CUBANET ... CUBANEWS

January 31, 2000



Protesters in Miami call for Elian return to Cuba

By Frances Kerry

MIAMI, Jan 29 (Reuters) - Raising contrary voices in the heart of the Cuban community in America, a small crowd demonstrated in Miami on Saturday for Cuban shipwreck survivor Elian Gonzalez to be returned to his father in Cuba.

``The issue is not Cuba; it's not (Cuban President) Fidel Castro; it's not the government of the United States; it's a simple issue of a father and a son,'' one organiser, Rev. Lucius Walker, told about 200 people, including some of Cuban origin, outside a U.S. Immigration and Naturalisation Service (INS) building.

``The child abuse must end. Elian must return home,'' said Walker, who runs Pastors for Peace, a group that opposes the 38-year-old U.S. embargo against communist-run Cuba.

Six-year-old Elian has been at the centre of a bitter, highly politicized custody battle since he was picked up at sea in November after a disastrous voyage from Cuba to Florida in which his mother and 10 other people drowned.

His father and grandparents, backed by Castro, want the child returned to them. Relatives in Miami, supported by many in the Cuban community, want to keep Elian in the United States, where they say he would have a better life.

AWAY FROM LITTLE HAVANA

Saturday's demonstration was in a poor district of northeast Miami several miles (kms) from Little Havana and other areas where most Miami Cubans live. Police kept a watch but the rally was peaceful.

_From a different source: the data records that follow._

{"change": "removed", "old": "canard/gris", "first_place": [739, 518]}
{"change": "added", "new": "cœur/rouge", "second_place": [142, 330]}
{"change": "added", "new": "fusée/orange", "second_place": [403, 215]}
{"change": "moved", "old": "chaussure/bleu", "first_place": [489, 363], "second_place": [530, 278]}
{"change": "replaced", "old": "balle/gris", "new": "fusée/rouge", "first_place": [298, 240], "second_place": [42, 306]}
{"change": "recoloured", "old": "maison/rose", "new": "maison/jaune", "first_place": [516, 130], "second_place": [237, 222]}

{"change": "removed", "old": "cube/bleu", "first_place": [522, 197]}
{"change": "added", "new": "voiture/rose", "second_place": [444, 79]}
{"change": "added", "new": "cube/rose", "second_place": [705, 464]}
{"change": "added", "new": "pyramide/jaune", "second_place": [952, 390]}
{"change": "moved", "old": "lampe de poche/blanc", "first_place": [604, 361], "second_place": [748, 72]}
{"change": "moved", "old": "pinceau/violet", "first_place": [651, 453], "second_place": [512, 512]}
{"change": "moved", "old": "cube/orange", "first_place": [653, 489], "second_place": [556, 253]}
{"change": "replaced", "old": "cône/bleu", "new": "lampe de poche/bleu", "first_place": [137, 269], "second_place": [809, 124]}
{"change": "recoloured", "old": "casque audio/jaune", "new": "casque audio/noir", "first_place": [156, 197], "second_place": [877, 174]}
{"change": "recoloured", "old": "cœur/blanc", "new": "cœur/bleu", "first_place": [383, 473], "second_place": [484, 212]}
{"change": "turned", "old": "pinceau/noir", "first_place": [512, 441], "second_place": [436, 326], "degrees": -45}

Jose Reyes Caballeros, a retired teacher and minister who was born in Cuba but has been in the United States 38 years, said he attended because ``the most sacred of human rights is the right of parents to bring up their children.''

``It pains me a lot that politicians ... are using the case for personal gain,'' he said, referring to local exile leaders who have jumped to support the cause of Elian staying here.

Reyes, who belongs to Pastors for Peace, said he thought many Cubans in Miami supported the cause of sending Elian back to Cuba but were afraid to say so for fear of angering vocal hardline exiles.

``They are afraid because there is intolerance here ... a prehistoric attitude,'' he said.

The INS ruled earlier this month that the child should return to Cuba, but the boy's Miami relatives filed a lawsuit in federal court for Elian to be granted an asylum hearing. A hearing on the suit was set for Feb. 22.

The crowd protesting on Saturday included members of groups from around the United States who oppose the U.S. embargo on Cuba. Also present were members of the Antonio Maceo brigade, a group of Cubans in America who are against the trade ban.

The rally was denounced by one hardline anti-Castro group in the city, the Democracy Movement, led by Ramon Saul Sanchez.

ELIAN'S MOTHER HONOURED

He said the group flew a light plane near the demonstration to drop rose petals on it -- but noted that they may not have landed near the INS building since the plane could not fly low enough to target the area precisely. He said the flower drop was to protest what he called attempts by protesters to ``incite violence.''

Sanchez headed a ceremony on Saturday afternoon in honour of Elian's mother, Elisabeth Brotons. It took place off a pier on Miami's Biscayne Bay.

More than 50 supporters of the Democracy Movement gathered on the pier and arrived in boats bearing flowers. They played the Cuban and American national anthems and waved Cuban and American flags.

Sanchez and other community leaders urged the crowd to remember Brotons in their prayers, as well as those who had lost their lives at sea and those who continued to risk their lives to come to the United States. The ceremony concluded with the crowd tossing flowers into the ocean, followed shortly by the playing of the American and Cuban national anthems.

In Cuba, Castro said on Friday that his country could keep up its two-month campaign of mass public demonstrations for Elian's return for years to come if necessary. ``In the United States, they think we will get tired, but we have reserves for at least 10 years,'' Castro said.

The boy's grandmothers have been in the United States for the past week lobbying to get Elian back and pressing Congress to reject moves to make him a U.S. citizen.

They met Elian at the home of a Miami nun on Wednesday, the boy's first contact with his Cuban family since his November arrival.